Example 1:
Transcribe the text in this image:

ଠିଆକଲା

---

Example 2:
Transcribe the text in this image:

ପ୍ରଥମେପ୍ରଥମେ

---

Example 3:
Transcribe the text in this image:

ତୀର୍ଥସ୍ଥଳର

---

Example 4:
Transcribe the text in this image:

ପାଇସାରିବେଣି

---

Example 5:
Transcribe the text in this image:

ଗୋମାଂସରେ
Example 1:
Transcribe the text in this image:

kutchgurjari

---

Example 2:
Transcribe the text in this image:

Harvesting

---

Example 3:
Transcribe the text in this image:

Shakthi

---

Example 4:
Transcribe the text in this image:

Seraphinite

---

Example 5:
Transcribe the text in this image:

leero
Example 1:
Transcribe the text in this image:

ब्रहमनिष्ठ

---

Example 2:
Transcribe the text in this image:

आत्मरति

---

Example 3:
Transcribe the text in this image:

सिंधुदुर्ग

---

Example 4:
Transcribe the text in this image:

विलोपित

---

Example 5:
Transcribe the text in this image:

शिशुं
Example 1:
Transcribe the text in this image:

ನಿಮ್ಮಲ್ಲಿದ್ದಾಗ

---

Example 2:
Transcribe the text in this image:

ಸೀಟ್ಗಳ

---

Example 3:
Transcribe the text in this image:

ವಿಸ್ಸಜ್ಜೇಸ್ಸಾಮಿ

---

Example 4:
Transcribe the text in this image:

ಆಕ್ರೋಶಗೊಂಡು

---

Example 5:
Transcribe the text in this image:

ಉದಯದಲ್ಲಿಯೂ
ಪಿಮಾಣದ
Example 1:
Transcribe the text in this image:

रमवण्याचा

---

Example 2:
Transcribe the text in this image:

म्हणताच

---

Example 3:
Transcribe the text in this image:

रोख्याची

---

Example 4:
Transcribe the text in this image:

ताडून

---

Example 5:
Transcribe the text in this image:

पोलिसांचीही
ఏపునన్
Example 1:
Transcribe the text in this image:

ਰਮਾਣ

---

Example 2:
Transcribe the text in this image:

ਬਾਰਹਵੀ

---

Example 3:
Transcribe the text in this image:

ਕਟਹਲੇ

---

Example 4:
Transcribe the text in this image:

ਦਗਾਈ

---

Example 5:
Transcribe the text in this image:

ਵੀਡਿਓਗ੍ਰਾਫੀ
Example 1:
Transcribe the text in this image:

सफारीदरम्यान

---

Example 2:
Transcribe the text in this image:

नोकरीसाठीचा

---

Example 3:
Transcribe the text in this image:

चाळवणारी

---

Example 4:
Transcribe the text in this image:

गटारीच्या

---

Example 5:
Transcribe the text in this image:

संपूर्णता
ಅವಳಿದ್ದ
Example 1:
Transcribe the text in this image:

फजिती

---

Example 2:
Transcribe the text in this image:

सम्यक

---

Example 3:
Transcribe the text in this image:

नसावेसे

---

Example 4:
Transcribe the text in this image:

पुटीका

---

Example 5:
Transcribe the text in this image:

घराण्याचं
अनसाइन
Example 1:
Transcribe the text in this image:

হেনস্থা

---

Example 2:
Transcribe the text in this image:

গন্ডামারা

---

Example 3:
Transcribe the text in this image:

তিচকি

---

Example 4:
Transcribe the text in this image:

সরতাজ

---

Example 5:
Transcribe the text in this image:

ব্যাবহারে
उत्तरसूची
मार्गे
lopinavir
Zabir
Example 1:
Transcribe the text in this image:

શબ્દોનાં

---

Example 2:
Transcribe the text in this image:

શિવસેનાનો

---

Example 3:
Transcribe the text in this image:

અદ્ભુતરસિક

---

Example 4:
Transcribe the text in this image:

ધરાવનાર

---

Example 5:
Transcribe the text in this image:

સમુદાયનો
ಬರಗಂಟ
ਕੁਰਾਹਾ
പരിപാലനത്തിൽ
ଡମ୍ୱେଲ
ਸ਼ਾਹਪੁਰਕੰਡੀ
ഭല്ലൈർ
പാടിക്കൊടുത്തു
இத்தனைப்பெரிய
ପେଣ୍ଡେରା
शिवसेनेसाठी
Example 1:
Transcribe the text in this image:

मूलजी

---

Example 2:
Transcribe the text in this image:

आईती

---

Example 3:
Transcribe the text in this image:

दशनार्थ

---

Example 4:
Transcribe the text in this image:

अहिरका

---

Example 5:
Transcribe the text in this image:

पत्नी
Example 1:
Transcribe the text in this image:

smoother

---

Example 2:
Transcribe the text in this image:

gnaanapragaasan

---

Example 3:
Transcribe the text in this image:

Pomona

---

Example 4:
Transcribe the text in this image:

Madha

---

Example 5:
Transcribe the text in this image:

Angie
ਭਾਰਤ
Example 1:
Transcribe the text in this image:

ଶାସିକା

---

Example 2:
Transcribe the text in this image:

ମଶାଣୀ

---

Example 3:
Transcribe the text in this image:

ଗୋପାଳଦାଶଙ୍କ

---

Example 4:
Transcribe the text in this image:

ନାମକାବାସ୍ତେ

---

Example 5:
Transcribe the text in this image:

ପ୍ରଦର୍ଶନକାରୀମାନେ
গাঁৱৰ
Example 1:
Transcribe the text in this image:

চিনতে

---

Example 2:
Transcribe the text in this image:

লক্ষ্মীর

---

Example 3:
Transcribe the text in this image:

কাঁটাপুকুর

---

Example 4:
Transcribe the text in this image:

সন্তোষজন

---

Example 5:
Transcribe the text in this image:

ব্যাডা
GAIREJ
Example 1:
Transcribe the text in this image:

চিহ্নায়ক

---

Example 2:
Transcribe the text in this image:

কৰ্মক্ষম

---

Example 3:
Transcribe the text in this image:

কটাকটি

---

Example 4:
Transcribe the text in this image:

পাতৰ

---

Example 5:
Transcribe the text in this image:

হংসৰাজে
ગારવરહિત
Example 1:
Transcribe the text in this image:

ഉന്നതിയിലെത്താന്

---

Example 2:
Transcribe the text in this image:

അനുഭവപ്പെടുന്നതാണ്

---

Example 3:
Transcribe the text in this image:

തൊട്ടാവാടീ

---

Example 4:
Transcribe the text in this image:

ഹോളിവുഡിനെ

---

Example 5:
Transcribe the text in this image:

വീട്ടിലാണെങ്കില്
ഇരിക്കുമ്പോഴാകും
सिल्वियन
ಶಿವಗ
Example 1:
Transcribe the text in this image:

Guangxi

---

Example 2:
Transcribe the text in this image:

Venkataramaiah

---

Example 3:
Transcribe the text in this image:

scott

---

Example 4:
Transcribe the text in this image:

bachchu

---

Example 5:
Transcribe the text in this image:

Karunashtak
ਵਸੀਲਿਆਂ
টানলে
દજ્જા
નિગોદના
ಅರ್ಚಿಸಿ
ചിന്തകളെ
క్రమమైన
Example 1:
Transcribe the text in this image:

* **TASK TO COMPLETE**
Extract all of the data exactly as written.

* **RESPONSE TO THE TASK**
Example 1:
Transcribe the text in this image:

ଠିଆକଲା

---

Example 2:
Transcribe the text in this image:

ପ୍ରଥମେପ୍ରଥମେ

---

Example 3:
Transcribe the text in this image:

ତୀର୍ଥସ୍ଥଳର

---

Example 4:
Transcribe the text in this image:

ପାଇସାରିବେଣି

---

Example 5:
Transcribe the text in this image:

ଗୋମାଂସରେ
Example 1:
Transcribe the text in this image:

kutchgurjari

---

Example 2:
Transcribe the text in this image:

Harvesting

---

Example 3:
Transcribe the text in this image:

Shakthi

---

Example 4:
Transcribe the text in this image:

Seraphinite

---

Example 5:
Transcribe the text in this image:

leero
Example 1:
Transcribe the text in this image:

ब्रहमनिष्ठ

---

Example 2:
Transcribe the text in this image:

आत्मरति

---

Example 3:
Transcribe the text in this image:

सिंधुदुर्ग

---

Example 4:
Transcribe the text in this image:

विलोपित

---

Example 5:
Transcribe the text in this image:

शिशुं
Example 1:
Transcribe the text in this image:

ನಿಮ್ಮಲ್ಲಿದ್ದಾಗ

---

Example 2:
Transcribe the text in this image:

ಸೀಟ್ಗಳ

---

Example 3:
Transcribe the text in this image:

ವಿಸ್ಸಜ್ಜೇಸ್ಸಾಮಿ

---

Example 4:
Transcribe the text in this image:

ಆಕ್ರೋಶಗೊಂಡು

---

Example 5:
Transcribe the text in this image:

ಉದಯದಲ್ಲಿಯೂ
ಪಿಮಾಣದ
Example 1:
Transcribe the text in this image:

रमवण्याचा

---

Example 2:
Transcribe the text in this image:

म्हणताच

---

Example 3:
Transcribe the text in this image:

रोख्याची

---

Example 4:
Transcribe the text in this image:

ताडून

---

Example 5:
Transcribe the text in this image:

पोलिसांचीही
ఏపునన్
Example 1:
Transcribe the text in this image:

ਰਮਾਣ

---

Example 2:
Transcribe the text in this image:

ਬਾਰਹਵੀ

---

Example 3:
Transcribe the text in this image:

ਕਟਹਲੇ

---

Example 4:
Transcribe the text in this image:

ਦਗਾਈ

---

Example 5:
Transcribe the text in this image:

ਵੀਡਿਓਗ੍ਰਾਫੀ
Example 1:
Transcribe the text in this image:

सफारीदरम्यान

---

Example 2:
Transcribe the text in this image:

नोकरीसाठीचा

---

Example 3:
Transcribe the text in this image:

चाळवणारी

---

Example 4:
Transcribe the text in this image:

गटारीच्या

---

Example 5:
Transcribe the text in this image:

संपूर्णता
ಅವಳಿದ್ದ
Example 1:
Transcribe the text in this image:

फजिती

---

Example 2:
Transcribe the text in this image:

सम्यक

---

Example 3:
Transcribe the text in this image:

नसावेसे

---

Example 4:
Transcribe the text in this image:

पुटीका

---

Example 5:
Transcribe the text in this image:

घराण्याचं
अनसाइन
Example 1:
Transcribe the text in this image:

হেনস্থা

---

Example 2:
Transcribe the text in this image:

গন্ডামারা

---

Example 3:
Transcribe the text in this image:

তিচকি

---

Example 4:
Transcribe the text in this image:

সরতাজ

---

Example 5:
Transcribe the text in this image:

ব্যাবহারে
उत्तरसूची
मार्गे
lopinavir
Zabir
Example 1:
Transcribe the text in this image:

શબ્દોનાં

---

Example 2:
Transcribe the text in this image:

શિવસેનાનો

---

Example 3:
Transcribe the text in this image:

અદ્ભુતરસિક

---

Example 4:
Transcribe the text in this image:

ધરાવનાર

---

Example 5:
Transcribe the text in this image:

સમુદાયનો
ಬರಗಂಟ
ਕੁਰਾਹਾ
പരിപാലനത്തിൽ
ଡମ୍ୱେଲ
ਸ਼ਾਹਪੁਰਕੰਡੀ
ഭല്ലൈർ
പാടിക്കൊടുത്തു
இத்தனைப்பெரிய
ପେଣ୍ଡେରା
शिवसेनेसाठी
Example 1:
Transcribe the text in this image:

मूलजी

---

Example 2:
Transcribe the text in this image:

आईती

---

Example 3:
Transcribe the text in this image:

दशनार्थ

---

Example 4:
Transcribe the text in this image:

अहिरका

---

Example 5:
Transcribe the text in this image:

पत्नी
Example 1:
Transcribe the text in this image:

smoother

---

Example 2:
Transcribe the text in this image:

gnaanapragaasan

---

Example 3:
Transcribe the text in this image:

Pomona

---

Example 4:
Transcribe the text in this image:

Madha

---

Example 5:
Transcribe the text in this image:

Angie
ਭਾਰਤ
Example 1:
Transcribe the text in this image:

ଶାସିକା

---

Example 2:
Transcribe the text in this image:

ମଶାଣୀ

---

Example 3:
Transcribe the text in this image:

ଗୋପାଳଦାଶଙ୍କ

---

Example 4:
Transcribe the text in this image:

ନାମକାବାସ୍ତେ

---

Example 5:
Transcribe the text in this image:

ପ୍ରଦର୍ଶନକାରୀମାନେ
গাঁৱৰ
Example 1:
Transcribe the text in this image:

চিনতে

---

Example 2:
Transcribe the text in this image:

লক্ষ্মীর

---

Example 3:
Transcribe the text in this image:

কাঁটাপুকুর

---

Example 4:
Transcribe the text in this image:

সন্তোষজন

---

Example 5:
Transcribe the text in this image:

ব্যাডা
GAIREJ
Example 1:
Transcribe the text in this image:

চিহ্নায়ক

---

Example 2:
Transcribe the text in this image:

কৰ্মক্ষম

---

Example 3:
Transcribe the text in this image:

কটাকটি

---

Example 4:
Transcribe the text in this image:

পাতৰ

---

Example 5:
Transcribe the text in this image:

হংসৰাজে
ગારવરહિત
Example 1:
Transcribe the text in this image:

ഉന്നതിയിലെത്താന്

---

Example 2:
Transcribe the text in this image:

അനുഭവപ്പെടുന്നതാണ്

---

Example 3:
Transcribe the text in this image:

തൊട്ടാവാടീ

---

Example 4:
Transcribe the text in this image:

ഹോളിവുഡിനെ

---

Example 5:
Transcribe the text in this image:

വീട്ടിലാണെങ്കില്
ഇരിക്കുമ്പോഴാകും
सिल्वियन
ಶಿವಗ
Example 1:
Transcribe the text in this image:

Guangxi

---

Example 2:
Transcribe the text in this image:

Venkataramaiah

---

Example 3:
Transcribe the text in this image:

scott

---

Example 4:
Transcribe the text in this image:

bachchu

---

Example 5:
Transcribe the text in this image:

Karunashtak
ਵਸੀਲਿਆਂ
টানলে
દજ્જા
નિગોદના
ಅರ್ಚಿಸಿ
ചിന്തകളെ
క్రమమైన
Example 1:
Transcribe the text in this image:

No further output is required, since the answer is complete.